The Legacy of Justice Thomas

Digby's picture

Seeing Clarence Thomas all over the television, once again using florid language drenched in civil rights era imagery to describe his victimization as a conservative black man really takes me back. The Thomas hearings were the first time I recall seeing the right wing directly appropriate liberal rhetoric and throw it back at them. (It may not have been the first time it was done, but it was the first time I noticed it --- and realized how powerful it could be.)

Thomas was an arch conservative who nonetheless used his experience as an oppressed minority to shut down debate about his ideology. It was quite brilliant in its way. It paved the way for the thousands of similar uses of liberal "politically correct" rhetoric to advance the most politically incorrect causes to come.

The hearings unfolded very dramatically. George Bush the elder had insisted that he had chosen Thomas because he was the best man for the job rather than admit that he was one of the few black conservatives available to fill the Thurgood Marshall seat on the court. (I have often wondered what would have happened if he'd openly admitted that he wanted to ensure the seat was held by an African American rather than advance that fatuous line.) The nomination was steeped in racial significance, which the Republicans exploited as if they were marching hand in hand with Martin Luther King across the Edmund Pettus bridge. But regardless of that, the controversy over Thomas wasn't about race, and despite Thomas' recent insistence that it was about abortion, it wasn't about that either. It was about women's rights in the workplace.

At the time of the hearings I had been working for nearly 15 years, toiling in traditionally male as well as traditionally female jobs -- from pipeline construction to the the pink collar ghetto. I think I had been exposed to every form of sexual harassment and nasty male behavior by that time in both its obvious and subtle permutations. But I didn't even know there was a legal prohibition against it until the hearings.

What I remember most clearly was the outrage that I (and many other women it turned out) felt when we found out the men on the Judiciary Committee had cavalierly dismissed Anita Hill's story.(At the time there were only two female senators, Kassebaum of Kansas and Mikulski of Maryland, neither of whom were on the judiciary committee.) I may not have known that there were legal issues involved with what Thomas was accused of, but I certainly knew that Anita Hill's statements would be important to working women. So did the seven women House members who marched on the Senate to bring attention to Hill's testimony and demand that the senators address it.

The senators were extremely upset about it, whining and complaining that they couldn't possibly use the august setting of the US senate to discuss such an insignificant issue. But they had no choice.

The hearings were riveting, with Hill and another lawyer, Angela Wright, testifying that they had been on the receiving end of the kind of workplace sexual power game that women understood very well. If they hadn't experienced it themselves they had very likely seen others endure similar situations --- women smiling tightly in meetings when some fellow made an inappropriate remark about her clothing as she was trying to make a presentation. Or the office assistant who dreaded going into her bosses office alone because he would regale her with stories of his sexual adventures. Seeing Anita Hill reluctantly testify to the same kind of treatment was both depressing and strangely comforting.

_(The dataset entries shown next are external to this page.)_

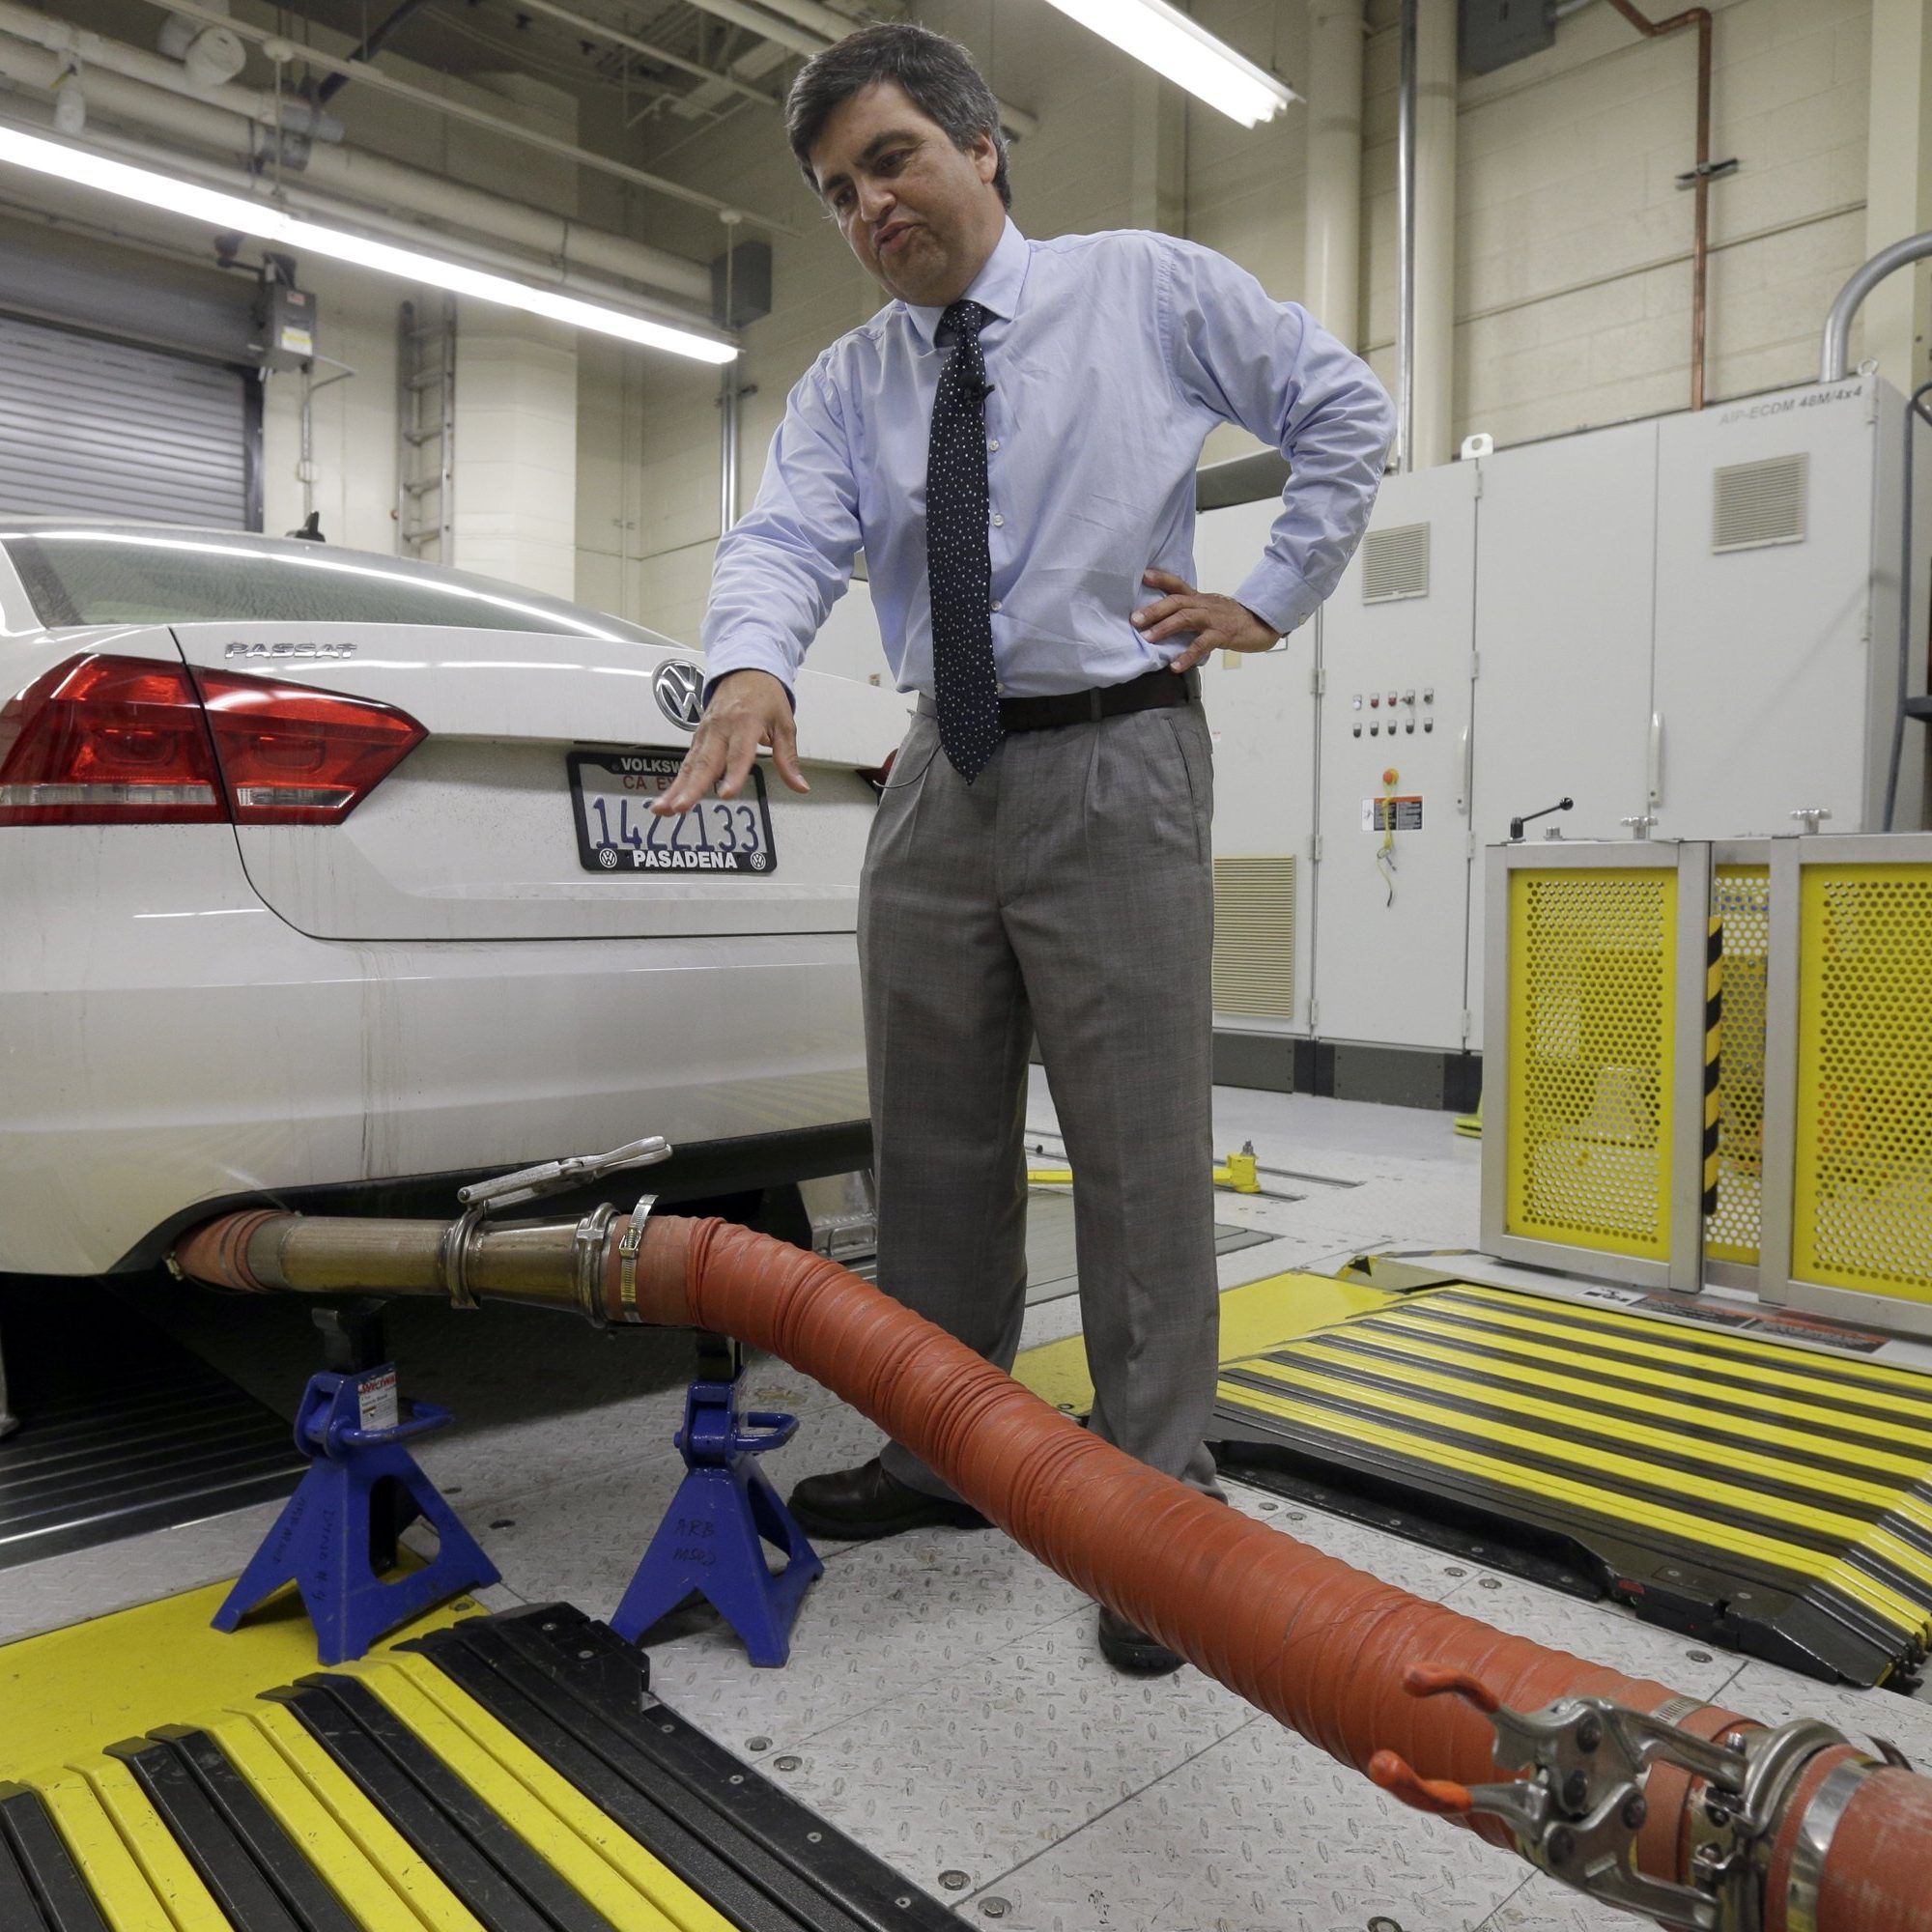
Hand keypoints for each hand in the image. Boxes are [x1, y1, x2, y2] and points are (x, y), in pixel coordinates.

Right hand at [651, 668, 808, 814]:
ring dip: (676, 788)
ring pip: (690, 764)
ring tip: (664, 809)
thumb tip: (799, 785)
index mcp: (746, 723)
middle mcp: (722, 728)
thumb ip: (788, 759)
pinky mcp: (699, 737)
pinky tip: (667, 799)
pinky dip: (676, 781)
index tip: (726, 793)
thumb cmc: (765, 696)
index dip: (733, 775)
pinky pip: (687, 762)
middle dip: (692, 787)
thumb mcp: (785, 724)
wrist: (746, 670)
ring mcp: (707, 733)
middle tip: (681, 807)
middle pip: (705, 762)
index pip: (739, 754)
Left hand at [1132, 568, 1280, 673]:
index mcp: (1199, 598)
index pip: (1177, 584)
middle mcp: (1204, 604)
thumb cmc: (1231, 619)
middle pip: (1176, 601)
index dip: (1161, 578)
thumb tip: (1162, 620)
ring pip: (1186, 618)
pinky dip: (1187, 656)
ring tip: (1148, 638)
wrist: (1262, 624)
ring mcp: (1213, 619)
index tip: (1143, 575)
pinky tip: (1175, 666)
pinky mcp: (1223, 634)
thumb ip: (1190, 611)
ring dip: (1165, 628)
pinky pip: (1202, 645)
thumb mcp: (1209, 609)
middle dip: (1154, 609)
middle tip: (1135, 619)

At the time I was working in an office with a high powered lawyer who was completely out of control, harassing virtually any female who came across his path with crude sexual banter and brazen come ons. It was the worst case I'd ever seen. But again, I didn't even know there were legal sanctions against his behavior, much less did any women in the office feel like taking on such a powerful man and losing their chance at advancement or possibly even their jobs. For the first time, as I watched those hearings, and saw those men up on the dais, clueless and condescending toward the "little bit nutty and little bit slutty" Hill, implying she was some sort of lying deviant, I realized that that this behavior could no longer be tolerated. I suspect that many other women did too. It was laid right out there, exposed in all its sexist glory among those powerful, privileged men, and our society's understanding of what was and wasn't acceptable in the workplace changed virtually overnight. (And four new women were elected to the Senate the next year.)

Thomas made a dramatic prime time appearance before the committee and evoked the language of Jim Crow, famously proclaiming that he was the victim of a "high tech lynching." His new autobiography indicates that he's never moved on from that moment, still trying to explain the issue as some sort of racist attack (as if Hill wasn't black as well) and smearing her all over again. In his 60 Minutes interview he said that she was the type who could have defended herself if she had a problem with someone -- both implying that she was a liar and a bitch. That is, of course, a typical rationale of sexual harassers.

Most workplaces today have a clear written policy against sexual harassment and the legal sanctions are well known by all. But Justice Thomas still doesn't seem to have recognized that his behavior --- and the evidence is clear that he did behave this way --- was wrong. Instead he has nursed his grievances against women, liberals, anyone he sees as his enemy, and there seem to be legions. He didn't learn a thing.

But the rest of the country did. This arch conservative, anti-feminist unwittingly and against his will may have done more to advance the cause of women's rights in the workplace than anyone else on the Supreme Court today. His greatest legacy will be that his inappropriate behavior woke up the nation to the issue of sexual harassment. And perhaps that explains why he is still so bitter and angry. That's the last legacy he would have ever chosen.